This is embarrassing. See, I like Hannibal Lecter. I can't think of a more iconic figure created that late in art history. His haunting and theatrical portrayal by Anthony Hopkins created a monstrous body of work that goes way beyond the novels of Thomas Harris and their subsequent movie adaptations. Every serial killer character in last twenty years' fiction is partly drawn from Lecter and serial killers have been the main antagonists in thrillers and horror genres both. I like him because he is charming, educated, talented, vain, smarter than I am, snob and inflicted with half a dozen personality disorders. Unfortunately for me, I found non of these traits in HANNIBAL RISING. Over this review, I will try to understand who is responsible for this, but what happened is clear: This is what happens when you create art only to answer fans demand. HANNIBAL RISING is nothing like RED DRAGON, THE SILENCE OF THE LAMBS or HANNIBAL. It's self-satisfied entertainment.
Prequels have been hot for the last few years.Was there a more intriguing character than Hannibal Lecter to create a background story with? What made him like this? Right? RIGHT? Lecter lived in a Lithuanian castle as a child, until Nazis invaded his country. Soon, the country is torn apart between German and Soviet forces and the Lecter family, hiding in their hunting lodge are surprised by fugitive Nazi soldiers and the parents are murdered. The winter is rather cruel in this part of the world, so food soon runs out for the soldiers, little Hannibal (Aaran Thomas) and his sister Mischa (Helena-Lia Tachovska). The Nazis being soulless, evil bastards as usual set their sights on Mischa and decide to kill and eat her. Little Hannibal eventually runs away from the hunting lodge, is rescued by Soviet soldiers and place into an orphanage, which is ironically in Lecter Castle. Reaching the age of reason, young Hannibal (Gaspard Ulliel) has one thing in mind, hunting the big, bad wolves.
When I watch mixed martial arts and dislike both fighters going at it, I root for the referee. This is how I felt watching HANNIBAL RISING, except there was no referee to root for and I ended up rooting for Dominic West to finally shed the awesome ghost of Jimmy McNulty, which he failed to do (in this movie, at least). The problem is that Hannibal is killing Nazis in this movie. This is the most inconsequential form of murder since...well...World War II. Who's going to call you a psycho if you kill Nazis? Nobody. They are probably the human being getting murdered the most in narrative art since the fall of the Reich. Video games have been dedicated to mass murder of Nazi zombies. Everybody (except maybe white power skinheads) agree that they were evil. That also makes them very boring to kill.

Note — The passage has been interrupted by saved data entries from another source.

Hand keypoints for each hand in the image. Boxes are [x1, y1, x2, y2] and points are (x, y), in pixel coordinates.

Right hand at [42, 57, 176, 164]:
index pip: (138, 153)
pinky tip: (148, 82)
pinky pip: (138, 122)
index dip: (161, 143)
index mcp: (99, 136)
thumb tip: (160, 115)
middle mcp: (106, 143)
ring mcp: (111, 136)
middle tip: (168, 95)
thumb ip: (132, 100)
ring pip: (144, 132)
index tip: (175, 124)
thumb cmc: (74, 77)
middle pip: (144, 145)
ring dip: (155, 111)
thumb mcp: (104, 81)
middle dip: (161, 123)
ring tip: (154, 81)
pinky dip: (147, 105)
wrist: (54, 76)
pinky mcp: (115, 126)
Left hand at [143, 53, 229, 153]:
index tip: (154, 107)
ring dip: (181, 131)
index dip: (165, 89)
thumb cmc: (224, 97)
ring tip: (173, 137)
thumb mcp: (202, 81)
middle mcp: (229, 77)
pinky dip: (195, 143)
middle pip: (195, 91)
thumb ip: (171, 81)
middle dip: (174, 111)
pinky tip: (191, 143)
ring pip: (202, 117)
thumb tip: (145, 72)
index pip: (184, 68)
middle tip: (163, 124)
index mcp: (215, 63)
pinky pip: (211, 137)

So you can't call Hannibal Lecter a psycho for going after Nazis. That makes him a morally dubious vigilante at best, like Batman. Except that Lecter doesn't have a kickass costume, a colorful supporting cast of villain that symbolize more than what they are, a decaying, nightmarish urban landscape or any of the goodness that makes Bruce Wayne interesting. He's just a boyish man killing nazis. The silly faces Gaspard Ulliel does while killing them don't help. He has an aunt, who I suppose is his stand-in for Alfred and who is interpreted by the beautiful Li Gong. Quite frankly, I didn't understand why she took such an important place in the storyline. Maybe it's cleared in the novel, I don't know. All she seemed to do is get Hannibal horny and get herself predictably kidnapped even if she is obviously a badass martial arts. That desire, by the way, never went overboard and never gets even consumed, which is in-line with the old Lecter character, but bizarre for a young man full of hormones. The character of Lady Murasaki was his aunt by marriage, so she could have very well been his teacher of Earthly pleasures.

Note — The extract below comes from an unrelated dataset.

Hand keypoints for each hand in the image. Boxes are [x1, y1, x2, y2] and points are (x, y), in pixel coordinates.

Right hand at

Not singling out an individual aspect of the movie (except maybe Ulliel's performance) was a conscious decision on my part. I didn't know what to say about the script, except that it goes through the same, boring, predictable platitudes that most movies about revenge do. The dispossessed badass goes after the big wig with revenge in his heart, gains something in the process but that precious thing is threatened by the frightened but powerful enemy, blah, blah. blaaah...A movie like COMMANDO, ironically hailed as the most unsubtle film in history, has a much more clever way of handling such a classic story line. Hannibal Lecter is just not meant to be a good guy. He's meant to play on the fence of morality for his own amusement. He needs to be above whatever is going on around him. Looking for the "expansive horizon", as John McAfee would say, while others are nose first into a grinding, dangerous reality. That's not the case in HANNIBAL RISING. You could change its title to "Revenge of a Deranged Young Man" and change the protagonist name to Sandis Ozolinsh and it would have been the same movie *.
ONE STAR
* Maybe not. There is one detail that ties the movie to the other Hannibal stories and it's rather silly. He tries on a samurai warrior mask, which is aesthetically similar to the iconic, don't-bite-people mask he's wearing in SILENCE OF THE LAMBS. That actually suggest that wearing this mask during his psychiatric institutionalization is a vanity of his, rather than a precautionary measure.